O City então teve a chance de pressionar o Arsenal no placar, mas uma visita caótica ao Everton se mostrou custosa. Liderando por 1-0 com um gol de Jeremy Doku pouco antes do intervalo, o City estava no controle até que um passe para trás mal feito de Marc Guehi aos 68 minutos permitiu a Thierno Barry empatar. Os Toffees, galvanizados, marcaram duas vezes mais em um período alucinante de 13 minutos. Os homens de Guardiola reagiram com dois gols tardios para resgatar um empate por 3-3, mas os pontos perdidos significaram que o Arsenal manteve uma vantagem clara. Com a linha de chegada se aproximando, qualquer deslize dos desafiadores parecia terminal.

O teste final, de tirar o fôlego, foi contra um West Ham que lutava contra o rebaixamento. O Arsenal precisava de uma vitória para manter o City à distância, mas encontrou resistência difícil de superar dos Hammers.

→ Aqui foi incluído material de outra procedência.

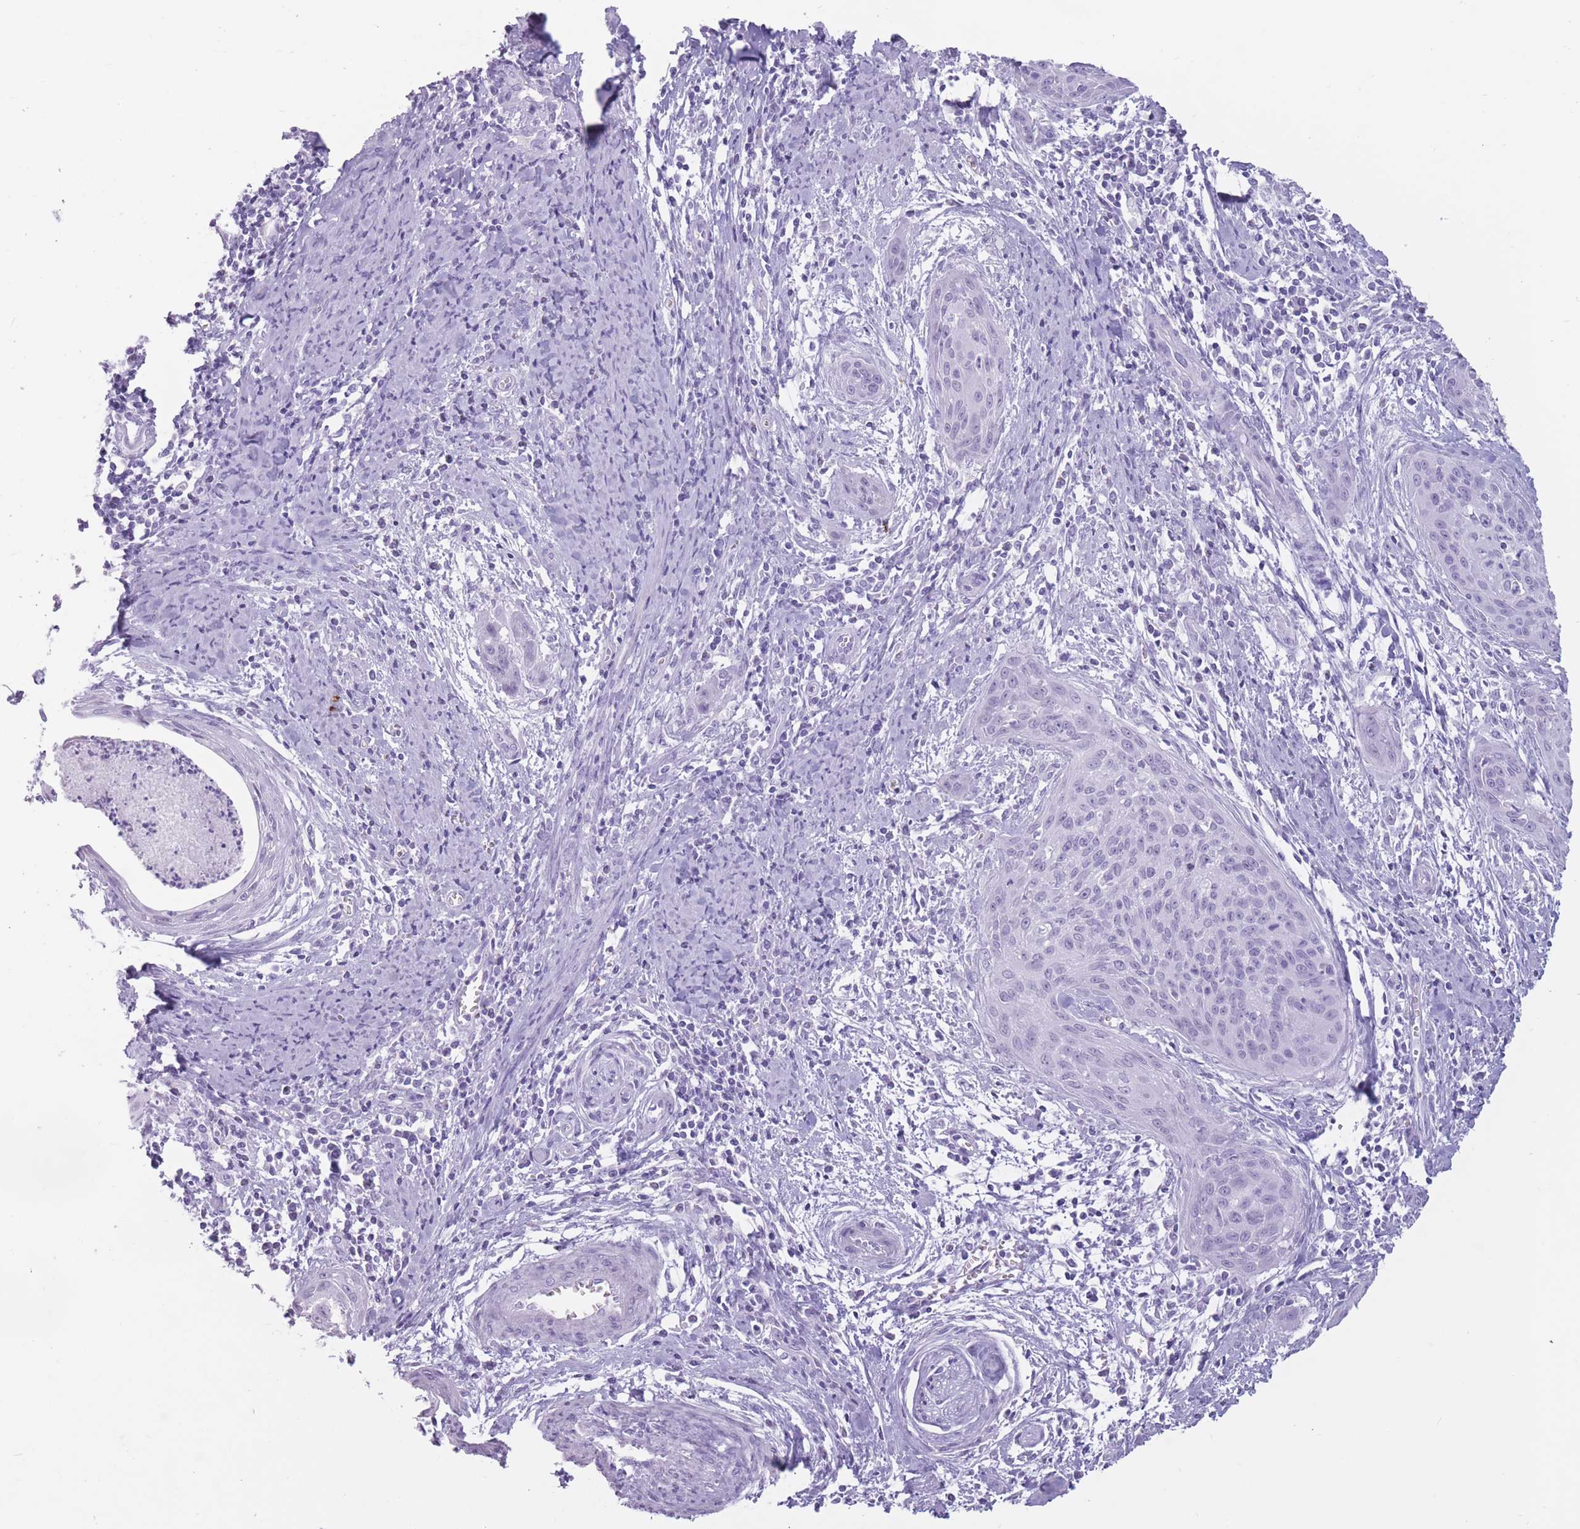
{"staining": {"intensity": "negative", "quantity": "none", "location": "none"}, "tissue": "cervical cancer", "cell_type": "Tumor cells", "image_type": "cancer", "snomed": [{"axis": "morphology", "description": "Squamous cell carcinoma, NOS"}, {"axis": "topography", "description": "Cervix"}], "caption": "Immunohistochemistry (IHC) of human cervical squamous cell carcinoma reveals no staining in tumor cells.", "gene": "PNMA3", "patient": {"sex": "female", "age": 55}}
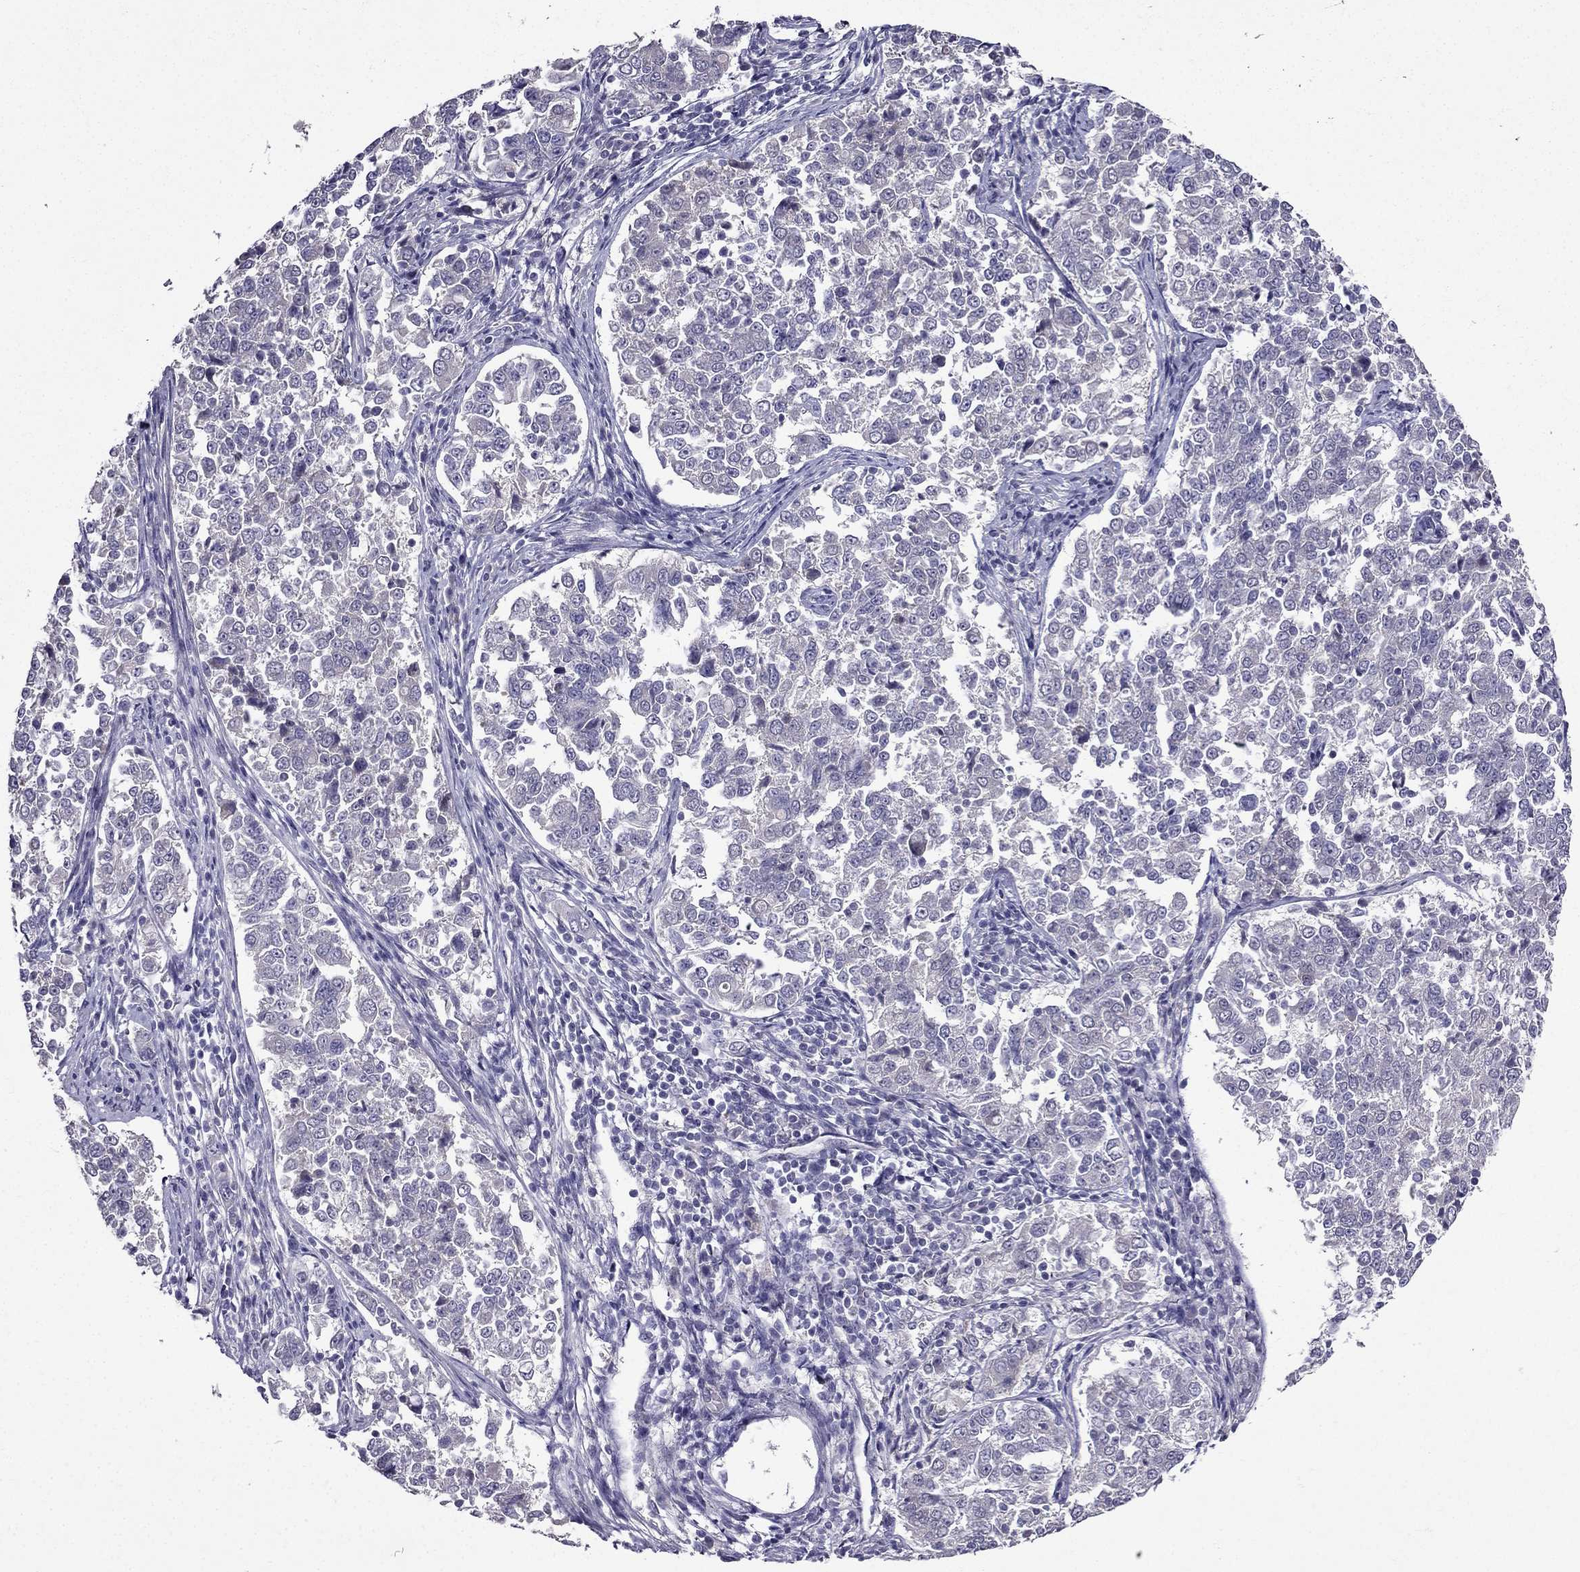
{"staining": {"intensity": "negative", "quantity": "none", "location": "none"}, "tissue": "endometrial cancer", "cell_type": "Tumor cells", "image_type": "cancer", "snomed": [{"axis": "morphology", "description": "Adenocarcinoma, NOS"}, {"axis": "topography", "description": "Endometrium"}], "caption": "Micrograph shows no protein staining in tumor cells of endometrial cancer (adenocarcinoma) tissue.", "gene": "DUSP15", "patient": {"sex": "female", "age": 43}}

Com o jogo sem gols e a tensão aumentando, Matheus Fernandes do West Ham escapou em um um-dois e se viu a seis metros do gol, com apenas David Raya pela frente. Fernandes tentou finalizar no canto esquerdo, mas Raya instintivamente esticou a perna direita para fazer uma defesa incrível à queima-roupa. A defesa preservou a igualdade, e minutos depois, Leandro Trossard mandou um chute no ângulo para colocar o Arsenal na frente. Os Gunners seguraram sob pressão no final para garantir três pontos que praticamente selaram o título. “A defesa de Raya foi coisa de campeão”, seria o sentimento. “O impulso mudou com aquele único ato de brilhantismo goleiro”.

Quando o apito final confirmou o Arsenal como campeão, o alívio e a alegria foram avassaladores. A reconstrução meticulosa de Arteta, impulsionada por um verão de pesados investimentos, finalmente deu frutos. Jogadores como Gyökeres, Zubimendi e Eze transformaram o teto do time, enquanto veteranos como Martinelli e Gabriel proporcionaram os momentos decisivos que transformaram uma temporada promissora em histórica. A seca de 22 anos acabou, e os Gunners provaram que poderiam superar até mesmo os rivais mais formidáveis. Baseado em reportagens da BBC Sport.